Hillary Clinton admits she and Bill didn’t give Trump a wedding gift when he married Melania in 2005. The least they could have done was given them a piece of that stolen china or furniture they grabbed on the way out of the White House.
Former N.C. Senator and candidate for president John Edwards asked a San Francisco federal judge to appoint him to be the lead attorney in the lawsuits against Volkswagen for cheating on its emissions tests. Apparently, the plaintiffs want to take advantage of Edwards’ vast knowledge of cheating.
NBC announced this week that Jimmy Fallon does not have an alcohol problem. Or, as Albert Collins might sing: He ain’t drunk, he’s just drinkin’.
If Obama and John Kerry seemed largely unaffected by pictures of Iranians forcing captured U.S. Navy sailors to drop to their knees and hold their hands behind their heads, it’s probably because that’s basically the same position Obama and Kerry were in throughout their nuke negotiations with Iran.

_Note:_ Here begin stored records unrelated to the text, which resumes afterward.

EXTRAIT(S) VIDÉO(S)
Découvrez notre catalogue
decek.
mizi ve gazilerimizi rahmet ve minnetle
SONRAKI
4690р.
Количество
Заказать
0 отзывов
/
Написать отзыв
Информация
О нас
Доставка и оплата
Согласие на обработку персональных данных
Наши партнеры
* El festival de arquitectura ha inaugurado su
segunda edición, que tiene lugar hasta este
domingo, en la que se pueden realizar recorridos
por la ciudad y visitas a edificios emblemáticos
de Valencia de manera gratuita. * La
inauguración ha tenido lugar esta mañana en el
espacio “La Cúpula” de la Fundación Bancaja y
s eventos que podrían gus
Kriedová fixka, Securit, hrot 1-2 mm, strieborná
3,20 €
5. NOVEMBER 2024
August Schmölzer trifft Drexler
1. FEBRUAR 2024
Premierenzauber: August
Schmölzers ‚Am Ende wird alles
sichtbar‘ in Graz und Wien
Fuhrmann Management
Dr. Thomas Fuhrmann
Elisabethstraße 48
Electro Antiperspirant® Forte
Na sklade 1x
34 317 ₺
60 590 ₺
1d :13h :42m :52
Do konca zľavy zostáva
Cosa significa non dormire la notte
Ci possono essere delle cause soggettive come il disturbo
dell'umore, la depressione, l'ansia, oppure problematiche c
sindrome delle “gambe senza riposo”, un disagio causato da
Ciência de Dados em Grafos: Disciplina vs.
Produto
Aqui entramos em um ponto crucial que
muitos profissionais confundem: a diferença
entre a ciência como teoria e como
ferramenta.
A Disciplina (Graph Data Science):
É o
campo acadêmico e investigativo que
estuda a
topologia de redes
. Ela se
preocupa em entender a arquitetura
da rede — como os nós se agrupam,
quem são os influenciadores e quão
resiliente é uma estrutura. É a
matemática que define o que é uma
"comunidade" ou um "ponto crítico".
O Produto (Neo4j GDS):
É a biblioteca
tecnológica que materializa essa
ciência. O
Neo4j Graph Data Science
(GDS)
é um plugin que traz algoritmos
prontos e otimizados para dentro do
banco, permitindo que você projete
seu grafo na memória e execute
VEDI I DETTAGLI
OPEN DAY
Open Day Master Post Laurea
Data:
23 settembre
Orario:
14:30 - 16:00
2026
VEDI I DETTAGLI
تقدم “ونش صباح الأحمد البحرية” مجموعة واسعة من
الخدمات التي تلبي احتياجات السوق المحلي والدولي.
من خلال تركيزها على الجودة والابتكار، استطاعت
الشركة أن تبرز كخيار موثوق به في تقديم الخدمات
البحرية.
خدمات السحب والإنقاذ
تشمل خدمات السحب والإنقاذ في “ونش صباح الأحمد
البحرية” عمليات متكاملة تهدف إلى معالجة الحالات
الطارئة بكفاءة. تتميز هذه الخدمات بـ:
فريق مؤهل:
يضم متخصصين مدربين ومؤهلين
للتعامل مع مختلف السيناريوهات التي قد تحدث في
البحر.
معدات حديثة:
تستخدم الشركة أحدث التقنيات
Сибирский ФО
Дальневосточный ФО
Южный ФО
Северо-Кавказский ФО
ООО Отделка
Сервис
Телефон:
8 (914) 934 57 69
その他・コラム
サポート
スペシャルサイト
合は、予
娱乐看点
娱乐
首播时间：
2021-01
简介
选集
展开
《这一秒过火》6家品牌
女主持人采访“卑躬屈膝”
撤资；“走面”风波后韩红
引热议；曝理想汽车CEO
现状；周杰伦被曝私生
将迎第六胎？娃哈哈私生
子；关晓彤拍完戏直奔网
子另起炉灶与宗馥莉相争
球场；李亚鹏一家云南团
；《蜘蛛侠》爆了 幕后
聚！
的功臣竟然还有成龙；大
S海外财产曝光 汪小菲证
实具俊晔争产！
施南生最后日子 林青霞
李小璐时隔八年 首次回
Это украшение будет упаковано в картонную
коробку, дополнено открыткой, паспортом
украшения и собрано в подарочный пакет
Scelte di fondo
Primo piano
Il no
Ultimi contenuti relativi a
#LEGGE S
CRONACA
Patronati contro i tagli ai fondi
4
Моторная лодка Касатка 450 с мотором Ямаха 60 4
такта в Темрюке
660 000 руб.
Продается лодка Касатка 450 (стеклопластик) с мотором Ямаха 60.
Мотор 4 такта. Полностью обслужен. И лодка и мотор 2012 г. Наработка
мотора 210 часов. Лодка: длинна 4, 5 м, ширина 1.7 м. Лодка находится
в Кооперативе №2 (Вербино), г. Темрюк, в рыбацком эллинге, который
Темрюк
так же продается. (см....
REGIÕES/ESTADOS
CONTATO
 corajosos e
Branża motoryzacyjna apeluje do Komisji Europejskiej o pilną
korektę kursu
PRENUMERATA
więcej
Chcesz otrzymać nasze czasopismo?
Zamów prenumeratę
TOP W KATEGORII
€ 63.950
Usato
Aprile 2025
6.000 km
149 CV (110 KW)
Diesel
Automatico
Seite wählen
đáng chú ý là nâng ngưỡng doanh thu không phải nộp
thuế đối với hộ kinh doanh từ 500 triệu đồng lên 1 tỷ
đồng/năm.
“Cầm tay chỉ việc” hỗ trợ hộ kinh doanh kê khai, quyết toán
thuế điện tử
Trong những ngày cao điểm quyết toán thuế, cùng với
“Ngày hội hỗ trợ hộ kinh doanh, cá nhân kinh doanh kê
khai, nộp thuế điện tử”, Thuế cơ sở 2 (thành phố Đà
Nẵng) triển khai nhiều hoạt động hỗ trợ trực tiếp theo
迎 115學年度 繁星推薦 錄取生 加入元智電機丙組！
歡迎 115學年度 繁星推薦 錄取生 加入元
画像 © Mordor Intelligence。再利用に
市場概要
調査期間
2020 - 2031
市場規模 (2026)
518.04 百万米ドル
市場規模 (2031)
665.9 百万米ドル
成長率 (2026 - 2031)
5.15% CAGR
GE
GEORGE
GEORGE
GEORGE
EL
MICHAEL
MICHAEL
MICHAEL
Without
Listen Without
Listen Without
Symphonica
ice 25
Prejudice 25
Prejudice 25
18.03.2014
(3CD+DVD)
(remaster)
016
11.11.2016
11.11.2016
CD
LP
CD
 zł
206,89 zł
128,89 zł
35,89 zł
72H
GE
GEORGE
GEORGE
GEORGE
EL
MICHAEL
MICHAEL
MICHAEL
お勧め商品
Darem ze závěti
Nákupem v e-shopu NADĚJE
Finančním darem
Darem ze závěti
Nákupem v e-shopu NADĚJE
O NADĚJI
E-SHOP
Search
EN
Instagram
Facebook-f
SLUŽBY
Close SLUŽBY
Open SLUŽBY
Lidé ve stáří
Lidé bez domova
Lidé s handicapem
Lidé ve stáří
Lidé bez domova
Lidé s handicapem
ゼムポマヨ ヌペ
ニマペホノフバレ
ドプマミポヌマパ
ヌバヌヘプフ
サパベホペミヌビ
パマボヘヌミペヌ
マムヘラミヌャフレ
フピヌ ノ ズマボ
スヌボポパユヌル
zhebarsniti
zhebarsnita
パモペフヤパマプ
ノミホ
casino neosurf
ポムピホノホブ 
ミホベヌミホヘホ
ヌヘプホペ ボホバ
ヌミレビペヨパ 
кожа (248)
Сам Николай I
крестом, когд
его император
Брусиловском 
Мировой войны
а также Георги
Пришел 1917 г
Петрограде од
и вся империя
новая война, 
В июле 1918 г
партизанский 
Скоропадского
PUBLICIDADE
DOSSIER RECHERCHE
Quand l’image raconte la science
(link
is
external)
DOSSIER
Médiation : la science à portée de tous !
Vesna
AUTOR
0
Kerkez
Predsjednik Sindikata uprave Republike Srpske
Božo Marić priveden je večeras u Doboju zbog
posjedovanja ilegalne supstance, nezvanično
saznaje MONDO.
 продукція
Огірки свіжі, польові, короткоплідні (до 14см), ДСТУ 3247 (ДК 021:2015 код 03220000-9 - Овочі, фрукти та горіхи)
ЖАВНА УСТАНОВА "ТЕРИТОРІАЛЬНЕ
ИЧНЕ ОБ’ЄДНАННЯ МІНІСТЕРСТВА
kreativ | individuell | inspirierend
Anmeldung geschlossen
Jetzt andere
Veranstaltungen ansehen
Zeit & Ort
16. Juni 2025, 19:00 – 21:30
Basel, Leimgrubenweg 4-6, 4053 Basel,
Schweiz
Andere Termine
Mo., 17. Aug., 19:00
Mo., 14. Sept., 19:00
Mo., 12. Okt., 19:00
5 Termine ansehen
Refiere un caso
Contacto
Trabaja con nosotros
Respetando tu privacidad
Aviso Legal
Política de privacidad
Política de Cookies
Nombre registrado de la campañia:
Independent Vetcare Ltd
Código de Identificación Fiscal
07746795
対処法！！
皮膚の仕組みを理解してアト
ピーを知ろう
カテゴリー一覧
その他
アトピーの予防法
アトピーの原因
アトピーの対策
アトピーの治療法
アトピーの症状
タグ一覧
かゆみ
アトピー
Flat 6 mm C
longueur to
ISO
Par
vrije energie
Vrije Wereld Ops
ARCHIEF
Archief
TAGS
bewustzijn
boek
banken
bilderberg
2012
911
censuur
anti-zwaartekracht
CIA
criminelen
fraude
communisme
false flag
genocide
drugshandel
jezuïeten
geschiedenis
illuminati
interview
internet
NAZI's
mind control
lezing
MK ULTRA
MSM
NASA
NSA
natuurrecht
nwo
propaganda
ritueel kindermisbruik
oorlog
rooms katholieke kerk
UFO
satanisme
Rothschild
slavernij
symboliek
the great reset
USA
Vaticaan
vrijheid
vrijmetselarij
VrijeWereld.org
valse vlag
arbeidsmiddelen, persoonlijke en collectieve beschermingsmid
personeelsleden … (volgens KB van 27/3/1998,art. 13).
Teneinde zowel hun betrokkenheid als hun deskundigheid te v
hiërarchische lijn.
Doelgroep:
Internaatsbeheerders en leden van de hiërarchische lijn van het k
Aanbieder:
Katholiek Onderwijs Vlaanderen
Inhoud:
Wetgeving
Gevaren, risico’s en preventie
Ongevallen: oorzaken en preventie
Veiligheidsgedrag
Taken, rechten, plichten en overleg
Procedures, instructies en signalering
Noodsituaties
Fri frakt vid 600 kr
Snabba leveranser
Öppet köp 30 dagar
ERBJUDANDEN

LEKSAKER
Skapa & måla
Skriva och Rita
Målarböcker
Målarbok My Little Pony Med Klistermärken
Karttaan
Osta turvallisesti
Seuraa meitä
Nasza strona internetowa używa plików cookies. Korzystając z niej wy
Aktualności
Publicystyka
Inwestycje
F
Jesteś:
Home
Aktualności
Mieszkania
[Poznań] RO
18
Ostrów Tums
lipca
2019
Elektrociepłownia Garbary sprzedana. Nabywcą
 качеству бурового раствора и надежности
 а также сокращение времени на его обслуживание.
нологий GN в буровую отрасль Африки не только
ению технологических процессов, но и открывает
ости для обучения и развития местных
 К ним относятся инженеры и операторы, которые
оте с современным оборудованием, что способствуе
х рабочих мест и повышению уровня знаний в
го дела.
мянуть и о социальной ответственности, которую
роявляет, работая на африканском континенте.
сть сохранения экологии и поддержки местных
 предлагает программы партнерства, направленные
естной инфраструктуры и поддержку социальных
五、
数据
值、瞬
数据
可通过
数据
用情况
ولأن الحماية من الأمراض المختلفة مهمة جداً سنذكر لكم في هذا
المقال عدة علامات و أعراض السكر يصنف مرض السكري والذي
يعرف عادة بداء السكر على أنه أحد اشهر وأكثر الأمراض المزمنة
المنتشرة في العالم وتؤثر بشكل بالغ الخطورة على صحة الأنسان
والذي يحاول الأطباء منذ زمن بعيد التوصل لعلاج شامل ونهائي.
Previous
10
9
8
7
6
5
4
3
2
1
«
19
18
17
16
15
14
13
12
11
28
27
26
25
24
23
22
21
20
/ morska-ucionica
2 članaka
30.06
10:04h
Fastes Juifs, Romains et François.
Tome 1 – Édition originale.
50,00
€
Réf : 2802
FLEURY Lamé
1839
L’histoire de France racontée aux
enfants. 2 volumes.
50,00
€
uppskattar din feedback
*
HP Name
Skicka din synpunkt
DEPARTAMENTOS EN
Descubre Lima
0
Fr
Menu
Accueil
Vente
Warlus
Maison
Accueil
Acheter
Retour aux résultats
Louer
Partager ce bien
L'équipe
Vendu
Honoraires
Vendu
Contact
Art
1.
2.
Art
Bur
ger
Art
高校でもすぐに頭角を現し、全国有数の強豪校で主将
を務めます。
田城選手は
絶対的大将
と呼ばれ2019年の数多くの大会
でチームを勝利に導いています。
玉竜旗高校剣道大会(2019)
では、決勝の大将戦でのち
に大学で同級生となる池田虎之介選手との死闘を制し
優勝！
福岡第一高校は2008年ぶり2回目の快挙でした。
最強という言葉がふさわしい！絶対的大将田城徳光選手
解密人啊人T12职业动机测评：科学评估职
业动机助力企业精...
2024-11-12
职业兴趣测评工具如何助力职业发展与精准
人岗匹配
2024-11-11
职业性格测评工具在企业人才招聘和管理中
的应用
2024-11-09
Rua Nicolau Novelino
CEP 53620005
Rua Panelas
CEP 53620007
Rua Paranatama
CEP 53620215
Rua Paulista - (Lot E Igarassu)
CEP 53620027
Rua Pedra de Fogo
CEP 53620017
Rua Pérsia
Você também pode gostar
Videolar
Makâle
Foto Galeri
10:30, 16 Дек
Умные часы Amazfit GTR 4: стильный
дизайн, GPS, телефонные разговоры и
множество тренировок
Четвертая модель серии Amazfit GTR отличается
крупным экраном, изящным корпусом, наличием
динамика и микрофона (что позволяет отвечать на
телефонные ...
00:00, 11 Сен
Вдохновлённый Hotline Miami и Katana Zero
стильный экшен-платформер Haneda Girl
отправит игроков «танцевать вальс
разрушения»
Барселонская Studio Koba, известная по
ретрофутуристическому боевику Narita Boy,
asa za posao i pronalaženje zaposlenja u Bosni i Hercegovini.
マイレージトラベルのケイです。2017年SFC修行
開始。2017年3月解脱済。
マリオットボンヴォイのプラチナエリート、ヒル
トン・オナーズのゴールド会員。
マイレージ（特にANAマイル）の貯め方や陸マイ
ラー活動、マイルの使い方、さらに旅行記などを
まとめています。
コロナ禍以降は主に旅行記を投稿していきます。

Sean Penn, writing for Rolling Stone, interviewed drug kingpin El Chapo Guzman but not before agreeing to give him final approval for the story’s content. As it turned out, El Chapo didn’t need the veto power. The mighty Penn wrote such an unadulterated gusher that not a word was changed.
Speaking of bad journalism, Bob Costas on Sunday introduced an interview with Adrian Peterson by saying it would cover football-only topics, not Peterson’s suspension for hitting his child, because there wasn’t enough time to “ask appropriate follow-ups.” Cynics might think Peterson, taking a page from El Chapo’s playbook, was granted final approval on the questions.
Emailer Donny Mac on Antonio Cromartie and his wife expecting twins, despite Cromartie having undergone a vasectomy: Looks like his sperm broke some tackles and found their way to the end zone. One thing’s for sure, the doc who performed the vasectomy should be flagged for illegal procedure.
The Playboy mansion reportedly is on the market for $90 million, but, unfortunately, 89-year-old Hugh Hefner, gets to stay until he goes. For that kind of money, you’d think you and the wife and kids wouldn’t have to be subjected to seeing Hef shuffling around with his noodle peeking out from his robe.